¿Qué pasaría si te reencontraras con tus padres que han fallecido hace 30 años y que tienen ahora tu misma edad? Es lo que le ocurre –o parece ocurrirle– a Adam. Perdió a sus padres en la adolescencia y ahora es el momento de decirse muchas cosas que no se dijeron en aquel momento. Adam vive una dolorosa homosexualidad y acaba de empezar una relación muy intensa –y en cierto modo también tortuosa– con Harry, uno de los pocos vecinos del enorme y solitario edificio donde vive.
Andrew Haigh, que había escrito y dirigido ya un drama homosexual –Weekend–, adapta ahora la novela de Taichi Yamada para contar una tristérrima historia de amor e incomprensiones. Porque, aunque el foco narrativo –y desde luego el mediático, por el tirón de los dos protagonistas– parece estar en la relación amorosa y sexual de Adam y Harry, mostrada con descriptiva explicitud, el discurso de fondo va por otros derroteros. Y ese discurso tiene mucho más que ver con la relación paterno y materno-filial, con la necesidad de comprender, de comunicarse y aceptarse: con el innegable papel que tienen los progenitores en la formación del carácter y la identidad del hijo.

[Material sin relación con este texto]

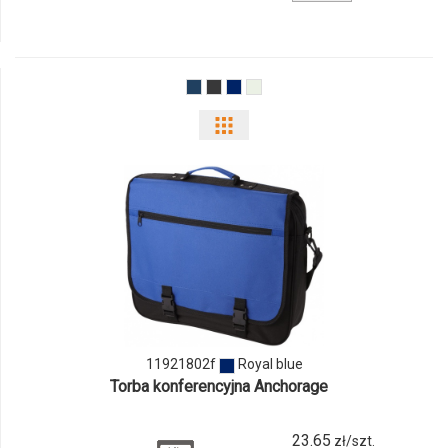
produktu
1245154sn
Pokaż
odmiany
i
ilości
produktu
11921802f
11921802f
Royal blue
Torba konferencyjna Anchorage
23.65
zł/szt.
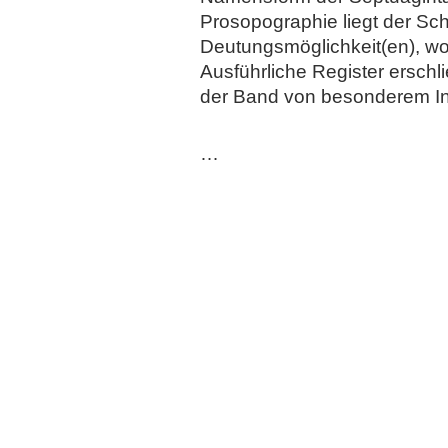
Prosopographie liegt der Sc
Deutungsmöglichkeit(en), wo
Ausführliche Register erschl
der Band von besonderem Int
…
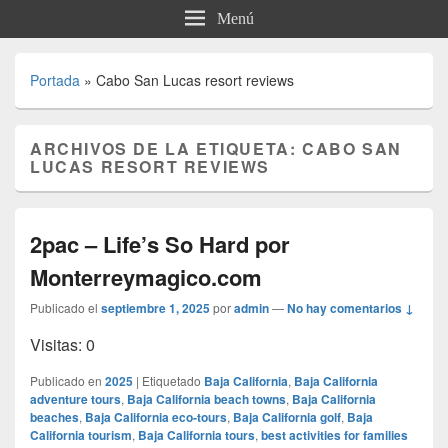
Menú
Portada
»
Cabo San Lucas resort reviews
ARCHIVOS DE LA ETIQUETA:
CABO SAN
LUCAS RESORT REVIEWS
2pac – Life’s So Hard por
Monterreymagico.com
Publicado el
septiembre 1, 2025
por
admin
—
No hay comentarios ↓
Visitas: 0
Publicado en
2025
|
Etiquetado
Baja California
,
Baja California
adventure tours
,
Baja California beach towns
,
Baja California
beaches
,
Baja California eco-tours
,
Baja California golf
,
Baja
California tourism
,
Baja California tours
,
best activities for families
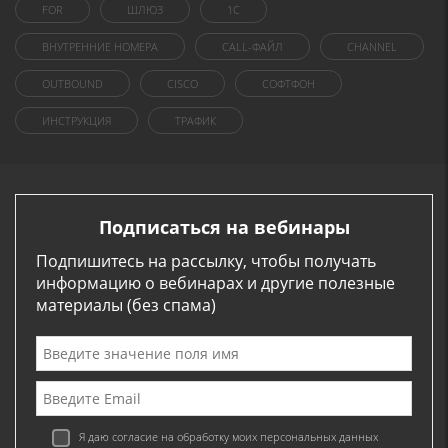
FOR
ШЛЮЗ
1C
ВНУТРЕННИЕ НОМЕРА
CALL-ФАЙЛ
CHANNEL
OUTBOUND
CISCO
СОФТФОН
ИНСТРУКЦИЯ
ТРАФИК
Подписаться на вебинары
Подпишитесь на рассылку, чтобы получать
информацию о вебинарах и другие полезные
материалы (без спама)
Я даю согласие на обработку моих персональных данных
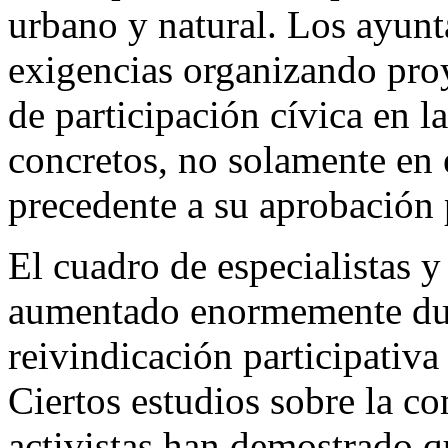
urbano y natural. Los ayunt
exigencias organizando pro
de participación cívica en l
concretos, no solamente en
precedente a su aprobación 
El cuadro de especialistas y
aumentado enormemente dura
reivindicación participativa
Ciertos estudios sobre la c
activistas han demostrado q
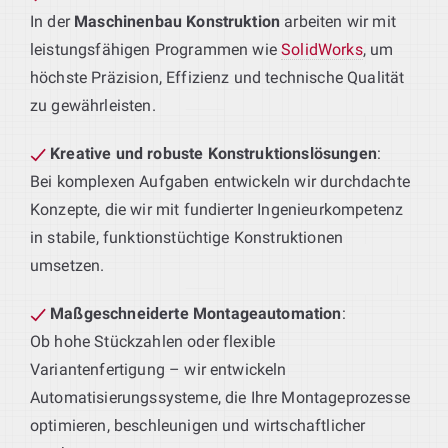
In der
Maschinenbau Konstruktion
arbeiten wir mit
leistungsfähigen Programmen wie
SolidWorks
, um
höchste Präzision, Effizienz und technische Qualität
zu gewährleisten.
Kreative und robuste Konstruktionslösungen
:
Bei komplexen Aufgaben entwickeln wir durchdachte
Konzepte, die wir mit fundierter Ingenieurkompetenz
in stabile, funktionstüchtige Konstruktionen
umsetzen.
Maßgeschneiderte Montageautomation
:
Ob hohe Stückzahlen oder flexible
Variantenfertigung – wir entwickeln
Automatisierungssysteme, die Ihre Montageprozesse
optimieren, beschleunigen und wirtschaftlicher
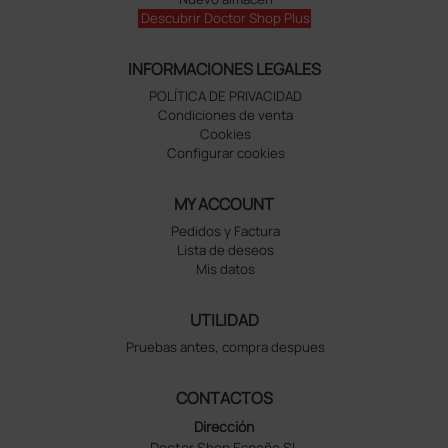
Descubrir Doctor Shop Plus
INFORMACIONES LEGALES
POLÍTICA DE PRIVACIDAD
Condiciones de venta
Cookies
Configurar cookies
MY ACCOUNT
Pedidos y Factura
Lista de deseos
Mis datos
UTILIDAD
Pruebas antes, compra despues
CONTACTOS
Dirección
Doctor Shop España SL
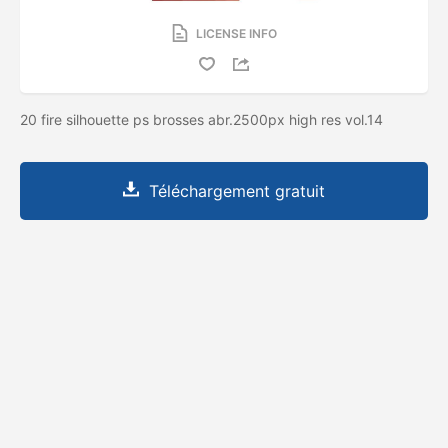
LICENSE INFO
20 fire silhouette ps brosses abr.2500px high res vol.14
Téléchargement gratuit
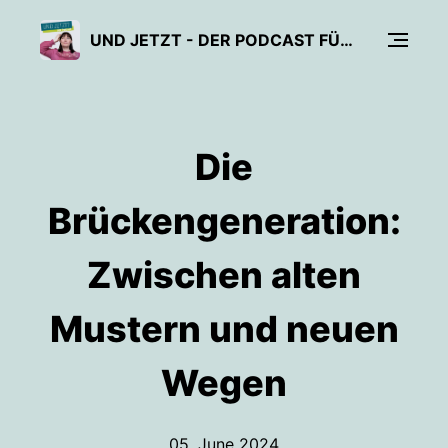
UND JETZT - DER PODCAST FÜR MEHR SELBSTSICHERHEIT UND PERSÖNLICHES WACHSTUM
Die
Brückengeneration:
Zwischen alten
Mustern und neuen
Wegen
05. June 2024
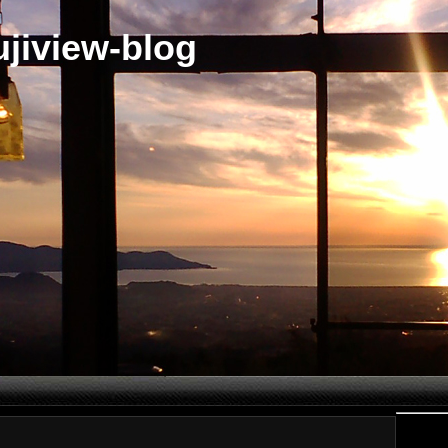
jiview-blog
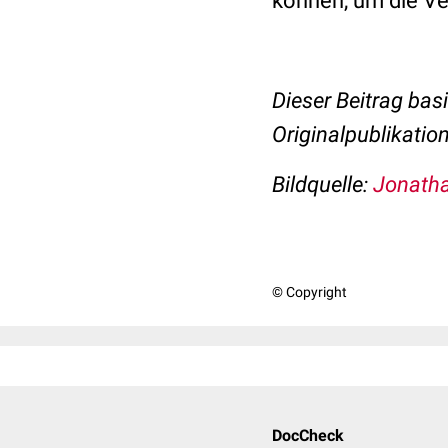
können, um die Ver
Dieser Beitrag basi
Originalpublikati
Bildquelle:
Jonatha
© Copyright
DocCheck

La película es un fuerte e inmisericorde ajuste de cuentas con el pasado, con las conversaciones que no se tuvieron o con las que se quedaron a medias, con las cosas que no se dijeron y se guardaron, y con las palabras que sí se dijeron y dolieron. Ese humus es el que permite entender la errática e insatisfactoria vida afectiva del protagonista.
Desconocidos es un drama denso y pesimista. El cuarteto protagonista es soberbio. Los toques fantásticos y oníricos restan un poco de oscuridad, pero no abren ninguna puerta a la esperanza y uno sale del cine absolutamente desolado.